Le journalisme d’enquête est suffisamment rare au Québec pour ne pas bouder notre plaisir lorsqu’on en rencontre. Journaliste à La Presse, Hugo Meunier s’est infiltré durant quelques mois dans une succursale de Walmart à Saint-Léonard, dans le nord de Montréal. Tenant un journal, il décrit par le menu sa vie dans l’entreprise et l’ironie de la vie d’« associé » de cette multinationale du commerce de détail.
« À quoi ressemble la vie quotidienne de ceux et celles qui contribuent de leur temps et de leur sueur au succès de l’entreprise ? […] [J]e voulais témoigner de l’expérience des individus que dissimulent les bas prix et des mots creux comme « associé ». » C’est donc par le petit bout de la lorgnette qu’est scruté le modèle économique capitaliste que représente une entreprise comme Walmart.
Meunier nous décrit l’atmosphère générale des « quartiers » des employé·e·s qui lui rappellent l’école secondaire – indice du couple paternalisme/infantilisation qui marque les relations de travail –, les séances de formation combinant endoctrinement et standardisation, les horaires atypiques qui rendent difficile toute vie hors travail et les techniques du management de proximité. Il en conclut qu’il se trouve « quelque part entre l’armée et Walt Disney ».
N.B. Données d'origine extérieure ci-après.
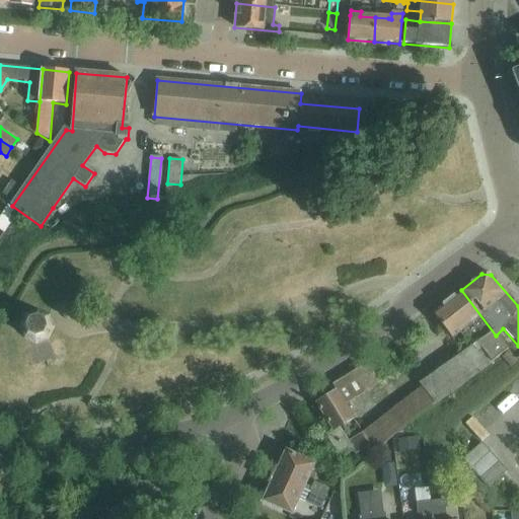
[(461,290),(433,312),(453,337),(460,331),(472,346),(488,366),(508,351),(496,336),(461,290)]
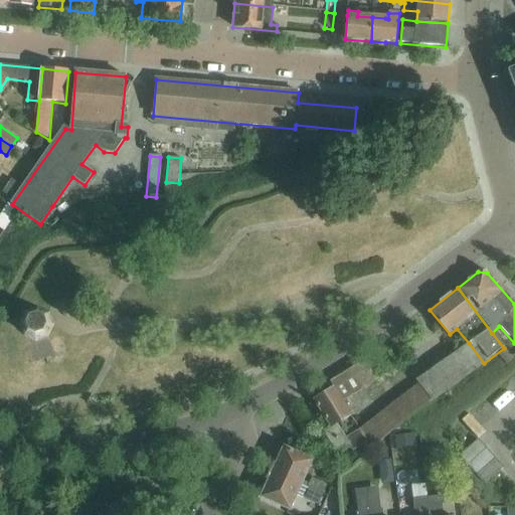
[(42,339),(49,327),(47,314),(35,309),(22,312),(15,322),(18,336),(30,342),(42,339)]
Mais le plus intéressant, ce sont ces portraits des personnes employées chez Walmart, celles qui gagnent souvent un salaire qui ne permet pas de joindre les deux bouts. Des portraits empathiques mais sans complaisance de ceux et celles qui n’ont d’autre choix que d’y travailler. Comme Nancy « qui doit se lever à trois heures [du matin] pour aller au travail en raison des contraintes du transport en commun », Mélissa « qui a vu le nombre de ses heures fondre » ou Christian qui « jubile » parce qu’il a « gagné un tournevis à têtes multiples ». Tout en étant conscient que sa propre expérience est limitée dans le temps chez Walmart contrairement à ses collègues de fortune, Meunier ne les traite pas avec condescendance.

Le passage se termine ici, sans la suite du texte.